The project is led by Q-bot. Q-Bot specialises in robotic services in the built environment, that allow easier, cheaper, safer and more effective repair, maintenance and upgrade of buildings and infrastructure. Q-Bot will be the end user of the WormBot system providing robot enabled services, initially in the application of the underfloor insulation to buildings (at a fraction of the current cost, and with none of the disadvantages of traditional methods) using a robot to apply insulation in an environment which is currently inaccessible for human operatives without prohibitive disruption and expense. The service is already being commercialised (with the help of a much more cumbersome hardware) with a number of clients including Local Authorities and Housing Associations with over 100 sites successfully insulated and over 300 committed to by our clients.
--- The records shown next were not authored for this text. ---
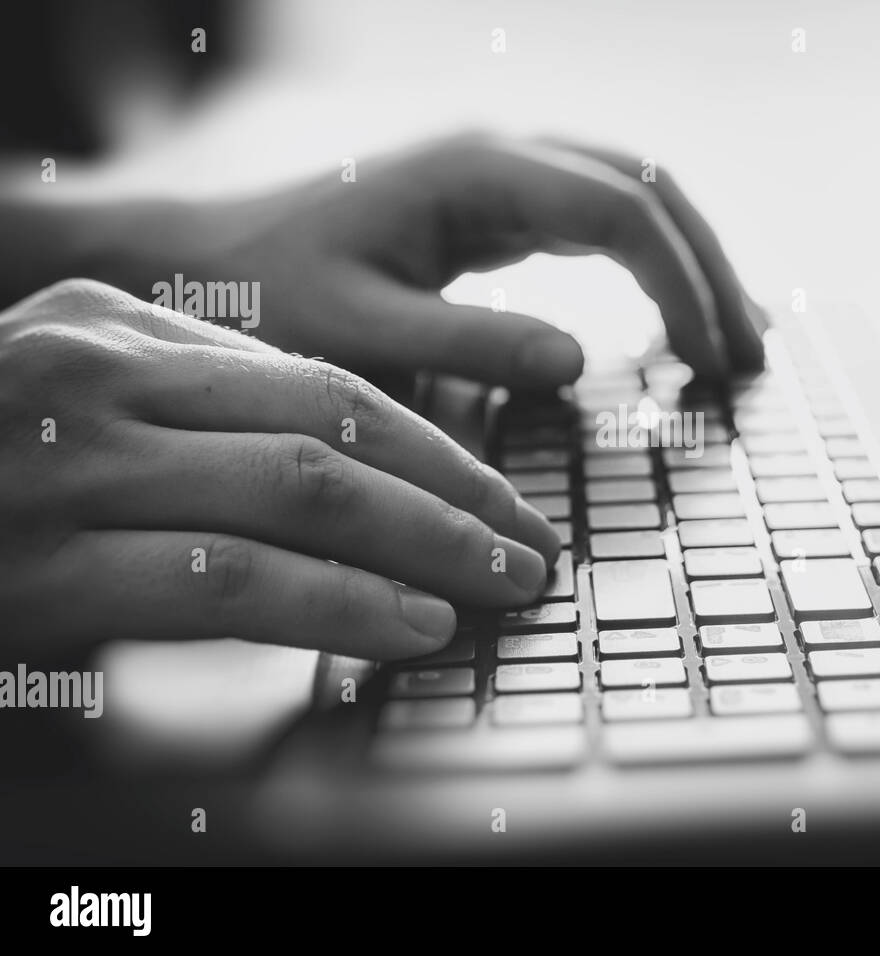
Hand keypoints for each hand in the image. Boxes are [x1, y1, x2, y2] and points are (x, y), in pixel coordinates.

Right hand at [0, 279, 560, 662]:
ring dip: (423, 549)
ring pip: (300, 497)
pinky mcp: (43, 568)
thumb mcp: (87, 417)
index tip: (504, 497)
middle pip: (334, 429)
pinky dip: (337, 607)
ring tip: (499, 586)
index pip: (324, 385)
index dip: (436, 448)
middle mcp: (93, 377)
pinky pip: (229, 583)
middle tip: (530, 543)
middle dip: (456, 493)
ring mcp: (64, 467)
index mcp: (115, 330)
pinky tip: (409, 626)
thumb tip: (361, 481)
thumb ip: (204, 424)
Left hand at [134, 133, 766, 382]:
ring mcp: (502, 172)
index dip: (684, 286)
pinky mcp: (495, 202)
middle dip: (711, 270)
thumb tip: (580, 360)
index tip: (715, 363)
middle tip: (751, 358)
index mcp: (478, 173)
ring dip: (693, 262)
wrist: (205, 258)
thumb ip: (468, 341)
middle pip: (651, 188)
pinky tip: (677, 314)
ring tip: (737, 341)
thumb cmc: (266, 292)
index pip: (622, 212)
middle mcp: (503, 154)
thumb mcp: (359, 329)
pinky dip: (652, 264)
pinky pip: (600, 219)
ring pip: (635, 195)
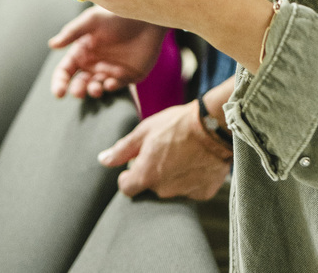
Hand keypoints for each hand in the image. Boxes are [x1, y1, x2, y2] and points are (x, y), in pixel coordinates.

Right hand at [49, 6, 166, 97]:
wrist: (146, 16)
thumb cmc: (117, 15)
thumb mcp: (92, 20)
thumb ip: (72, 32)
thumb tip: (51, 45)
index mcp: (82, 52)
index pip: (65, 72)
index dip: (59, 83)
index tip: (59, 92)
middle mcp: (94, 64)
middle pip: (79, 84)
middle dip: (77, 90)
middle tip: (79, 91)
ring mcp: (111, 71)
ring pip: (96, 88)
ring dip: (93, 90)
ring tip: (96, 88)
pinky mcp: (128, 75)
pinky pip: (117, 85)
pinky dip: (112, 86)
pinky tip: (111, 82)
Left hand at [98, 98, 231, 199]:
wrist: (215, 125)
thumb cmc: (177, 124)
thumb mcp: (146, 130)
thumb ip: (123, 149)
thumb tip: (102, 160)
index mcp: (145, 175)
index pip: (127, 187)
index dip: (129, 175)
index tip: (137, 163)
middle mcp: (162, 190)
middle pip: (151, 186)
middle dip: (154, 173)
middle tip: (166, 151)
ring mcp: (184, 193)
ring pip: (172, 188)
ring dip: (173, 176)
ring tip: (184, 154)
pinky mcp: (203, 193)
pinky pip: (192, 189)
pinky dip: (192, 178)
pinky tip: (198, 161)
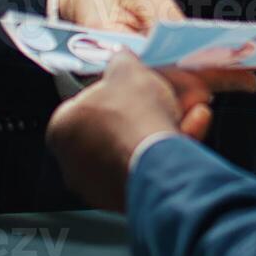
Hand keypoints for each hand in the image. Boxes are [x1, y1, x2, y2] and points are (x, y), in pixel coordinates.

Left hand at [46, 52, 255, 210]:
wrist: (156, 161)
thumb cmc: (132, 117)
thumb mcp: (127, 70)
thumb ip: (121, 60)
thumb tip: (122, 56)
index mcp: (62, 127)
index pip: (84, 104)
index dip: (113, 90)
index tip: (132, 84)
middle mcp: (73, 161)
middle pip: (114, 127)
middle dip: (144, 110)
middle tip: (165, 96)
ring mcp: (99, 185)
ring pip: (135, 147)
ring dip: (162, 127)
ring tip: (189, 110)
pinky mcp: (126, 199)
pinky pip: (149, 166)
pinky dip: (169, 148)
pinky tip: (193, 126)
This project builds on ground-breaking robotics innovation in the area of soft and flexible robotic manipulators by the Centre for Advanced Robotics @ Queen Mary (ARQ), Queen Mary University of London (QMUL) initially developed for surgical applications. It will develop the technology further, with a view of utilising it in extreme and challenging environments of inaccessible areas of buildings (initially), infrastructure networks (including sewers) as well as nuclear site inspection. The project will deliver a proof of concept prototype that will be validated in demanding environments as well as developing further the service robotics business model (and validating it in various industrial segments using the Lean Start-up principles).
Learning collaboration affordances for intuitive human-robot interaction (The Alan Turing Institute)
- PI: Kaspar Althoefer
- co-Is: Patrick Healey, Lorenzo Jamone, Ildar Farkhatdinov, Julian Hough
- Budget: £150,000.
Intelligently manipulating objects, especially in collaboration with humans, is still a widely researched topic in robotics. This project aims to create intelligent methods for natural and intuitive human-robot interaction (HRI), with the goal of equipping robots with the required intelligence to understand a given task in such a way to actively support a human completing it. The focus will be on natural, intuitive tool handover in a work environment, such as an operating theatre, a factory floor or the extreme environment of a nuclear power plant. While humans (amongst each other) conduct handover tasks with great ease, there are still many shortcomings when attempting to carry out this HRI task using existing robotic systems. The project aims to create new AI-based approaches to instil robots with capabilities that allow them to interactively negotiate object 'affordances' between humans and robots and to dynamically adapt to shifting view points during the handover for reliable HRI.